The role of REST in regulating the BDNF/TrkB signalling pathway in nano-alumina induced cognitive dysfunction in zebrafish.

Synaptic plasticity is fundamental for cognitive development and brain function. Aluminium nanoparticles (AlNPs), widely used in industrial and consumer products, pose potential neurotoxic risks, particularly during early neurodevelopment. However, their effects on synaptic plasticity and cognitive outcomes remain poorly understood. Therefore, in this study, we established a zebrafish embryonic AlNP exposure model to assess the long-term impacts of AlNP exposure on neurodevelopment and cognition. Additionally, we used morpholino-mediated gene knockdown to investigate the role of repressor element 1-silencing transcription factor (REST) in AlNP-induced neurotoxicity. Behavioural assays at 7 days post-fertilization, 1 month, and adulthood revealed that AlNP exposure or brain-derived neurotrophic factor (BDNF) knockdown impaired locomotion, escape responses, and learning/memory, whereas REST knockdown mitigated the AINP-induced behavioural impairments. Electrophysiological recordings showed that AlNP exposure and BDNF knockdown reduced neuronal firing activity and synchrony, while REST knockdown enhanced these responses.
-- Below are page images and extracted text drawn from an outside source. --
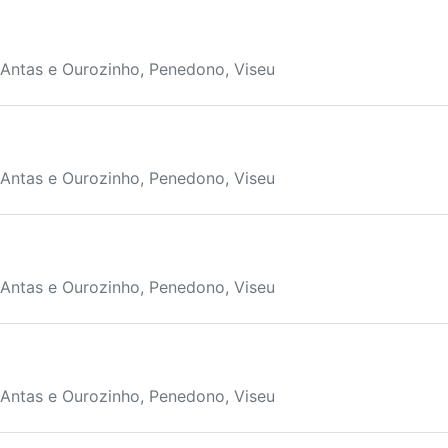
 Antas e Ourozinho, Penedono, Viseu
 Antas e Ourozinho, Penedono, Viseu
 Antas e Ourozinho, Penedono, Viseu
 Antas e Ourozinho, Penedono, Viseu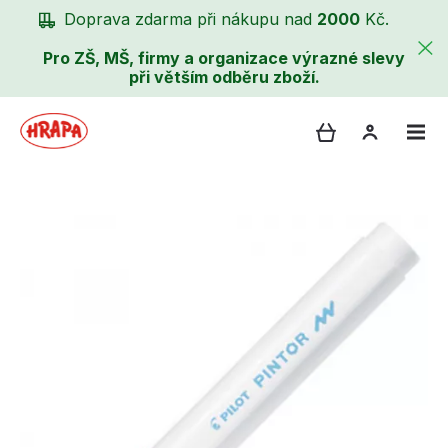
Doprava zdarma při nákupu nad
2000
Kč.
Pro ZŠ, MŠ, firmy a organizace výrazné slevy
při větším odběru zboží.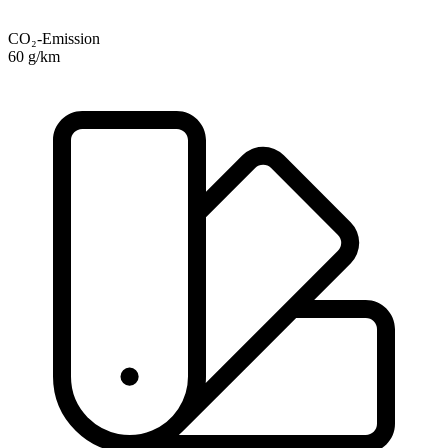
CO₂-Emission
60 g/km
Morphological analysis demonstrated reduced dendritic spine density after AlNP exposure or BDNF knockdown, but increased density after REST knockdown. Molecular assays showed that AlNP exposure and BDNF knockdown upregulated REST and downregulated BDNF/TrkB signalling and synaptic plasticity-related proteins, whereas REST knockdown exerted opposite effects; REST knockdown + AlNP exposure partially restored signalling activity and synaptic protein expression. These findings indicate that AlNPs impair synaptic plasticity and cognitive function by disrupting REST-regulated BDNF/TrkB signalling, providing new mechanistic insights into the neurotoxic effects of environmental nanomaterial exposure.